Banyak orang tidak hanya menyetujui kata-kata Jiang Qisha, mereka bahkan berbicara untuk mempermalukan Chu Feng. Mereka merasa tindakan Jiang Qisha sangat masuk akal; di sisi lain, Chu Feng menjadi sampah.
“Haha, semuanya, kata-kata temanku Jiang Qisha sangat benar. Di dunia ini, apa itu kejahatan? Apa itu kebenaran? Hanya mereka yang memiliki tinju keras yang berhak menghakimi. Hanya kata-kata dari orang-orang yang berkuasa.” Murong Mingtian juga berdiri, dan dengan lantang berkata, “Chu Feng tidak hanya membunuh anggota Kepulauan Eksekusi Abadi, dia bahkan berani mencuri Persenjataan Kerajaan saya. Betapa sombongnya dia. Betapa mengesankannya. Dunia bahkan menobatkannya sebagai jenius yang belum pernah terjadi sebelumnya di Wilayah Laut Timur.
“Tapi apakah dia benar-benar tak terkalahkan?” Jika dia sekuat itu, mengapa dia melarikan diri ketika kita menyerang Puncak Berkabut, dan mengapa dia bahkan tidak menunjukkan dirinya ketika kekasihnya dinikahkan dengan orang lain?
“Pada akhirnya, dia hanya menindas orang lain dengan seseorang di belakangnya. Dia hanya menindas yang lemah dan takut pada yang kuat. Sekarang, tanpa perlindungan Lady Piaomiao, dia pikir dia siapa?” Murong Mingtian memanfaatkan kesempatan itu untuk mempermalukan Chu Feng. Terlihat jelas bahwa di dalam hatinya, dia merasakan kebencian yang cukup besar terhadap Chu Feng.
“Senior Murong benar sekali. Chu Feng itu hanya seorang pengecut!”
“Benar. Dia bahkan tidak bisa melindungi wanitanya sendiri. Apakah dia benar-benar seorang pria?” Setelah Murong Mingtian berbicara, banyak orang dengan lantang menambahkan dan mulai mempermalukan Chu Feng juga.

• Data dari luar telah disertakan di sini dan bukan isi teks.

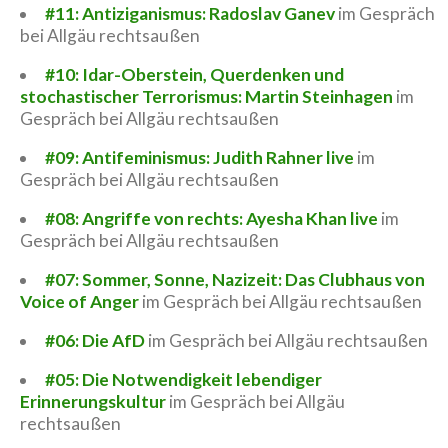
#11: Antiziganismus: Radoslav Ganev
im Gespräch
bei Allgäu rechtsaußen
#10: Idar-Oberstein, Querdenken und
stochastischer Terrorismus: Martin Steinhagen
im
Gespräch bei Allgäu rechtsaußen
#09: Antifeminismus: Judith Rahner live
im
Gespräch bei Allgäu rechtsaußen
#08: Angriffe von rechts: Ayesha Khan live
im
Gespräch bei Allgäu rechtsaußen
#07: Sommer, Sonne, Nazizeit: Das Clubhaus von
Voice of Anger
im Gespräch bei Allgäu rechtsaußen
#06: Die AfD
im Gespräch bei Allgäu rechtsaußen
#05: Die Notwendigkeit lebendiger
Erinnerungskultur
im Gespräch bei Allgäu
rechtsaußen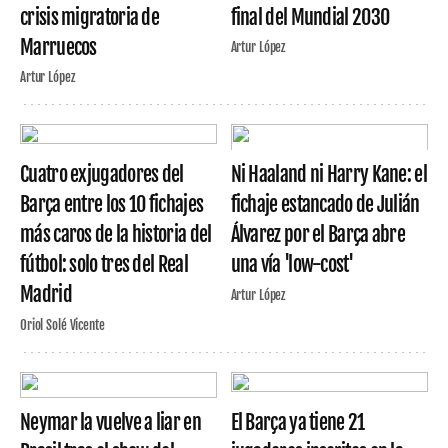
crisis migratoria de
final del Mundial 2030
Marruecos
Artur López
Artur López
Cuatro exjugadores del
Ni Haaland ni Harry Kane: el
Barça entre los 10 fichajes
fichaje estancado de Julián
más caros de la historia del
Álvarez por el Barça abre
fútbol: solo tres del Real
una vía 'low-cost'
Madrid
Artur López
Oriol Solé Vicente
Neymar la vuelve a liar en
El Barça ya tiene 21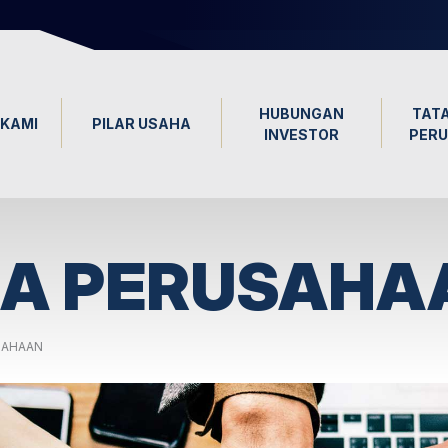
HUBUNGAN
TATA
KAMI
PILAR USAHA
INVESTOR
PER
LA PERUSAHA
SAHAAN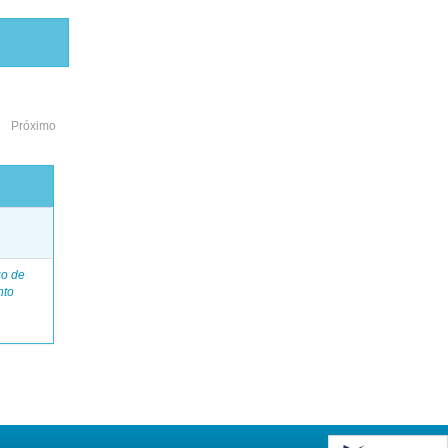
Próximo
o
go de
nto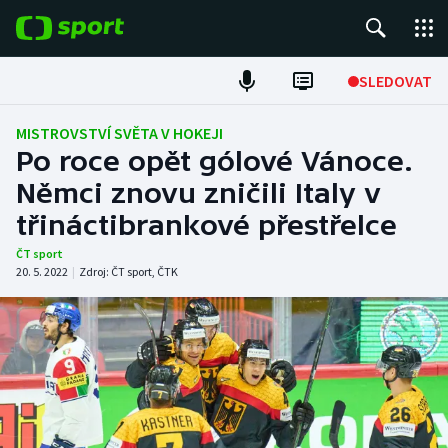
POPULÁRNÍ
SLEDOVAT
Fotbal
MISTROVSTVÍ SVĚTA V HOKEJI
Po roce opět gólové Vánoce.
Hokej
Němci znovu zničili Italy v
třináctibrankové přestřelce
Tenis
ČT sport
Atletika
20. 5. 2022
|
Zdroj:
ČT sport
,
ČTK
Cyklistika
DALŠÍ SPORTY
Americký fotbal
NEPŘEHLÉDNĚTE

“Murong Mingtian, apakah Anda yakin Chu Feng benar-benar tidak akan berani datang?” Tetapi tepat pada saat itu, ada seseorang yang berdiri dan bertanya dengan lantang.
Setelah orang itu berbicara, semua orang terkejut. Orang itu tidak hanya memanggil Murong Mingtian dengan nama aslinya, dia bahkan mengenakan jubah panjang dan tidak memperlihatkan penampilannya. Pakaian yang dikenakan orang itu dan tindakannya membuat orang-orang yang mengejek Chu Feng merasa sangat tidak nyaman.